ABOUT 12 years ago Nikki Hind’s life changed in two quite different ways – she became a mother but also suffered a stroke that left her legally blind.
“I learned to live with it while I was learning to be a mum so it kind of all blends into that entire experience,” she said. “It was not my primary focus, you just get on with being a mum.”
Ms Hind found it difficult to continue working in public relations and event management and a decade passed before she started exploring a field she had always loved, fashion design.
“I realised social justice to me is just as big a driver and I wanted to link it, to communicate something I feel passionate about,” she said.
And so Blind Justice came into being.
“The concept is inspirational athleisure wear created by those who conquer challenges for those who are ready for one,” the Albury founder said.
Under Ms Hind’s business model, she designs the clothes and outsources their creation.
“Wherever that’s possible it will be people who have survived a refugee experience,” she said.
Blind Justice has launched two competitions to find artwork and meaningful quotes that will feature on the label’s first collection, which Ms Hinds hopes will be released later this year.
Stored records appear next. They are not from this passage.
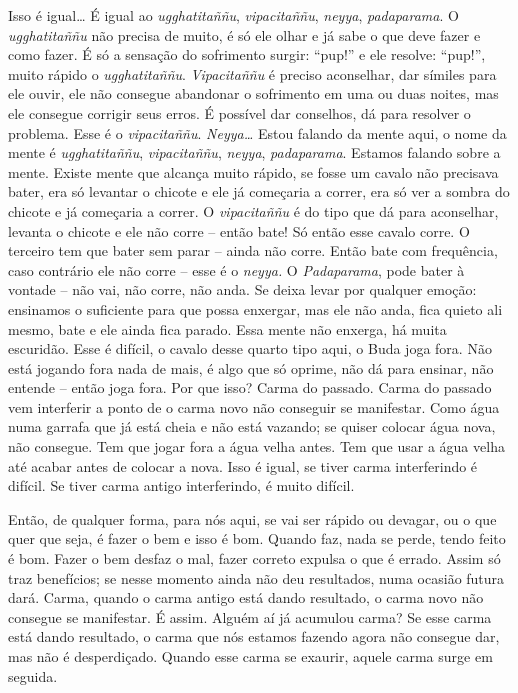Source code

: Isso é igual… É igual ao \textit{ugghatitaññu},
\textit{vipacitaññu}, \textit{neyya}, \textit{padaparama}. O
\textit{ugghatitaññu} não precisa de muito, é só ele olhar e já sabe o
que deve fazer e como fazer. É só a sensação do sofrimento surgir:
“pup!” e ele resolve: “pup!”, muito rápido o \textit{ugghatitaññu}.
\textit{Vipacitaññu} é preciso aconselhar, dar símiles para ele ouvir,
ele não consegue abandonar o sofrimento em uma ou duas noites, mas ele
consegue corrigir seus erros. É possível dar conselhos, dá para
resolver o problema. Esse é o \textit{vipacitaññu}. \textit{Neyya…}
Estou falando da mente aqui, o nome da mente é \textit{ugghatitaññu},
\textit{vipacitaññu}, \textit{neyya}, \textit{padaparama}. Estamos
falando sobre a mente. Existe mente que alcança muito rápido, se fosse
um cavalo não precisava bater, era só levantar o chicote e ele já
começaria a correr, era só ver a sombra do chicote e já começaria a
correr. O \textit{vipacitaññu} é do tipo que dá para aconselhar,
levanta o chicote e ele não corre – então bate! Só então esse cavalo
corre. O terceiro tem que bater sem parar – ainda não corre. Então bate
com frequência, caso contrário ele não corre – esse é o \textit{neyya.}
O \textit{Padaparama}, pode bater à vontade – não vai, não corre, não
anda. Se deixa levar por qualquer emoção: ensinamos o suficiente para
que possa enxergar, mas ele não anda, fica quieto ali mesmo, bate e ele
ainda fica parado. Essa mente não enxerga, há muita escuridão. Esse é
difícil, o cavalo desse quarto tipo aqui, o Buda joga fora. Não está
jogando fora nada de mais, é algo que só oprime, não dá para ensinar,
não entende – então joga fora. Por que isso? Carma do passado. Carma do
passado vem interferir a ponto de o carma novo não conseguir se
manifestar. Como água numa garrafa que já está cheia e não está
vazando; se quiser colocar água nova, não consegue. Tem que jogar fora
a água velha antes. Tem que usar a água velha até acabar antes de
colocar a nova. Isso é igual, se tiver carma interferindo é difícil. Se
tiver carma antigo interferindo, é muito difícil. 

Então, de qualquer forma, para nós aqui, se vai ser rápido ou
devagar, ou o que quer que seja, é fazer o bem e isso é bom. Quando
faz, nada se perde, tendo feito é bom. Fazer o bem desfaz o mal, fazer
correto expulsa o que é errado. Assim só traz benefícios; se nesse
momento ainda não deu resultados, numa ocasião futura dará. Carma,
quando o carma antigo está dando resultado, o carma novo não consegue
se manifestar. É assim. Alguém aí já acumulou carma? Se esse carma está
dando resultado, o carma que nós estamos fazendo agora não consegue
dar, mas não é desperdiçado. Quando esse carma se exaurir, aquele carma
surge em seguida.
Competition entries close on October 7.
Ms Hind has conducted extensive community engagement, research and development and appreciated the support of organisations such as Vision Australia, Global Sisters and the Murray Valley Refugee Sanctuary Group.
Through the latter, she made connections with people from a refugee background who could sew.
“They love using the old treadle machines because that’s how they learned to sew in the refugee camps because there’s no electricity,” Ms Hind said.
“They say it’s stronger, faster, easier and they can make all sorts of things.”
The Lions Club of Albury has since assisted by buying a treadle sewing machine for the project. Bhutanese refugee Tika Ram Bhattarai, who designed the Blind Justice logo while a year 12 student last year, is the enterprise’s first artist.
Ms Hind’s vision allows her to see details, but affects her depth perception, leaving her unable to drive, and she can only use a computer for short periods of time.
“Part of me, if I thought too hard about it, thought, ‘Who do I think I am? I can’t do this’,” she said.
She thanked all the groups and individuals who had helped her during a period of both steep learning and joy.
“It was so validating and encouraging, it was so lovely,” she said.